▶ Given task
Rewrite the note on abstract convolution, starting at "The paradigmatic example" and ending at "the \cal M-action!).", with "Day convolaction" changed to "Day convolution action" throughout.

▶ Document text
Convolution, abstractly

Thanks to @Eigil for catching a mistake in an earlier version of this (see comment below)

Let \cal K be a monoidal closed 2-category with left Kan extensions and let T:\cal K \to \cal K be a lax monoidal endofunctor over it. Suppose V and A are T-algebras.

Often we want to define T-convolution of ‘functions’ A \to V, an operation that carries ‘T-terms’ of functions A\to V into new functions A \to V. In other words, a T-algebra structure on [A, V].

The paradigmatic example here is Day convolution, where \cal K= \bf Cat, V = \bf Set and T is the free monoidal category 2-monad. There, a ‘T-term of functions’ is a tuple of copresheaves A \to \bf Set over a monoidal category A. Day convolution gives you a new copresheaf on A from this data.

Another example is ‘Day convolaction’, which I previously described in Tambara modules are modules. In that case we have \cal K=\bf Cat and V=\bf Set again but T is the free \cal M-actegory 2-monad. Then Day convolaction endows [A,V] with an \cal M-action. (In fact it endows it with a whole [\cal M, V]-action, showing the following can be generalized further by replacing monads with graded monads, though, notably, Tambara theory only use the \cal M-action!).

The description of T-convolution is really simple. It’s made of three pieces:

  1. T is a lax monoidal functor, thus in particular lax closed, meaning there are coherent maps:
T[A,V] \to [TA, TV]
  1. V is a T-algebra, thus induces a map by post-composition:
[TA,TV] \to [TA, V]
  1. Finally, \cal K is closed so the T-algebra structure on A induces a map by left Kan extension:
[TA,V] \to [A,V]

Composing these maps gives you the desired T-algebra structure on [A,V].

▶ Data block
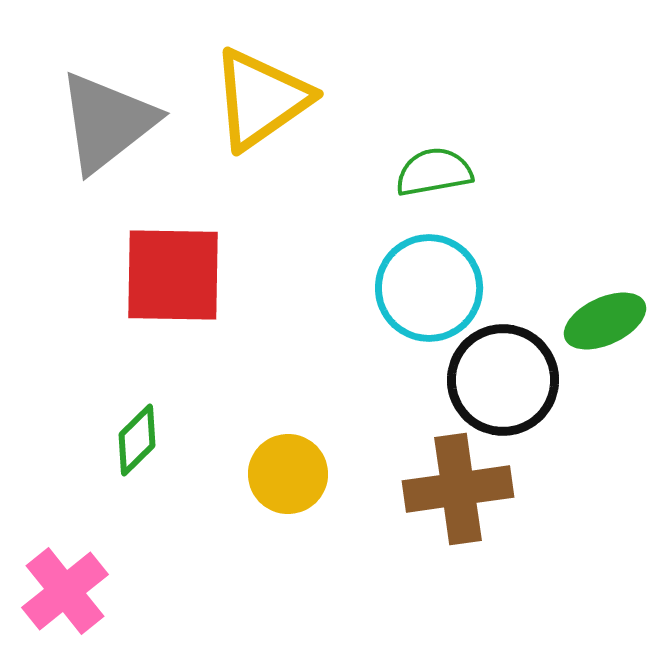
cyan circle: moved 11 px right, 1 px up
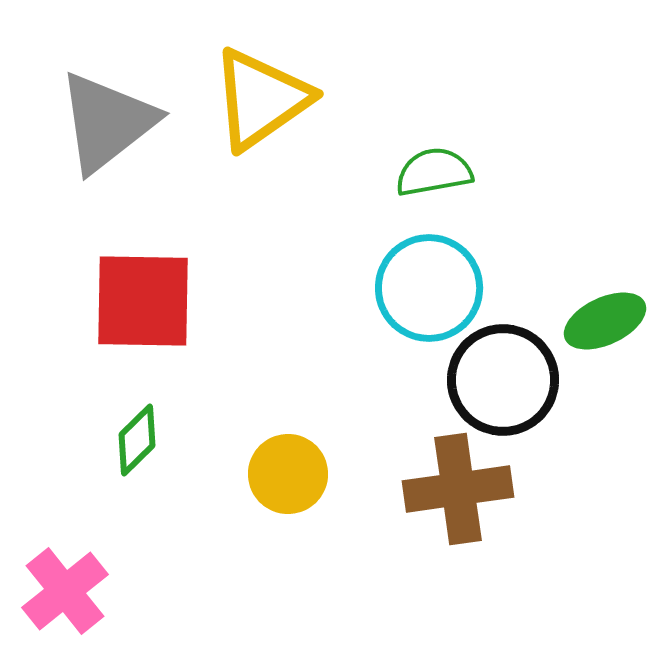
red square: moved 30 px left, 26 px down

▶ Final result
The paradigmatic example here is Day convolution, where \cal K= \bf Cat, V = \bf Set and T is the free monoidal category 2-monad. There, a ‘T-term of functions’ is a tuple of copresheaves A \to \bf Set over a monoidal category A. Day convolution gives you a new copresheaf on A from this data.

Another example is ‘Day convolution action’, which I previously described in Tambara modules are modules. In that case we have \cal K=\bf Cat and V=\bf Set again but T is the free \cal M-actegory 2-monad. Then Day convolution action endows [A,V] with an \cal M-action. (In fact it endows it with a whole [\cal M, V]-action, showing the following can be generalized further by replacing monads with graded monads, though, notably, Tambara theory only use the \cal M-action!).